Calzadilla de la Cueza to Sahagun

Hello friends — short email tonight, and no photos — the Internet in the hotel room in Sahagun is fitful, despite assurances by the owner that last night’s guest had no trouble whatsoever.

We left our hostal in Calzadilla, with its friendly peregrino owner, and set out about 8:00 a.m. before the sun was really up. We treated ourselves nicely, on a hot, long day, by stopping several times for coffee and food before we arrived in Sahagun — big city, about 170,000 people. The sun was bright and shade scarce along the way. We’re still on the meseta, with wheat fields, some corn, a few small villages, and open gravel paths for the pilgrims. It’s more rolling now; closer to southwest Michigan or Iowa than to the flat openness of Illinois. Luckily, most of the bugs stayed back in yesterday’s territory.
It looked as if the day’s walk might be around eleven or twelve miles; it was more like 13 or 14; and we put in another 2 1/2 miles walking around Sahagun.

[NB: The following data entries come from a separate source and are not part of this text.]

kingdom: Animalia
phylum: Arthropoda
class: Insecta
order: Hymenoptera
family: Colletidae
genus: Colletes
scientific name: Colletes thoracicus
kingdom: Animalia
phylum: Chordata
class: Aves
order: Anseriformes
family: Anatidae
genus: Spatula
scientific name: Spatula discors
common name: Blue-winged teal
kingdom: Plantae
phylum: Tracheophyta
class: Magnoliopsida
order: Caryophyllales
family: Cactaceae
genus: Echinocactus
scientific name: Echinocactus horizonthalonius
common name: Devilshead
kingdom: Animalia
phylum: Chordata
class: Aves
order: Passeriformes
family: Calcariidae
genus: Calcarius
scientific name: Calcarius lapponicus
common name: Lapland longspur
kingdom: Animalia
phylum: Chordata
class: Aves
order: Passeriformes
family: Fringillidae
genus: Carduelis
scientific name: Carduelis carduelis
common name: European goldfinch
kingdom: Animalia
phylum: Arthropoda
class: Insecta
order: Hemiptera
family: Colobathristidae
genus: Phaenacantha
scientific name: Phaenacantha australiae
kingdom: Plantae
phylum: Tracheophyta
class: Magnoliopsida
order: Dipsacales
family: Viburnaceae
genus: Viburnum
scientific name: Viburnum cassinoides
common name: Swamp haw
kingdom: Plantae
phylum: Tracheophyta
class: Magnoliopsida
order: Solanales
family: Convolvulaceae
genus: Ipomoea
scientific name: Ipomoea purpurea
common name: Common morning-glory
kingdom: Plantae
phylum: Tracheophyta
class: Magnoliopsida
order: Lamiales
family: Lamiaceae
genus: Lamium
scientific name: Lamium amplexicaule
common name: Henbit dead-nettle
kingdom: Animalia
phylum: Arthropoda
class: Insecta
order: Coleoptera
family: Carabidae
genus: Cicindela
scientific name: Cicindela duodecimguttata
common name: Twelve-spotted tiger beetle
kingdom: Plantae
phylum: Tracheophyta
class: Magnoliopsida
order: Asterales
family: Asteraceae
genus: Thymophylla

So we’re exhausted from 16 1/2 miles+, and looking forward to sleeping in tomorrow. Regina needs to catch up also, given her 24 hours from Seattle to Madrid, and then a train trip to Sahagun.
Coming into the city about 4:00 p.m., Jim said “Buen Camino” to a guy getting onto a bike. He had panniers, and looked as if he might be a pilgrim . . . but he said, “I am not a pilgrim, I am a worker. Workers are pilgrims every day.” We agreed, and he came along with us, speaking pretty decent English, telling us about his girl friend from Ft. Meyers, Florida, and expounding on Spanish and American politics. He thought that the U.S. was responsible for Spain’s current economic woes.
Regina’s train arrived on time at the small station, and we got her to the hotel (1/2 mile away, on the Camino as it goes through the town) so she could shower and change. Our search for dinner before eight p.m. (we were all too hungry to wait until Spanish dinnertime) took us to a restaurant on the main plaza where dozens of little Spanish kids rode their bikes and ran around and screeched, having a great time. All of the cafes were busy, with most of the outside tables full; the stores stay open until 9:00 to serve the local clientele.
OK, I’m going to try to send this — more tomorrow, with additional photos.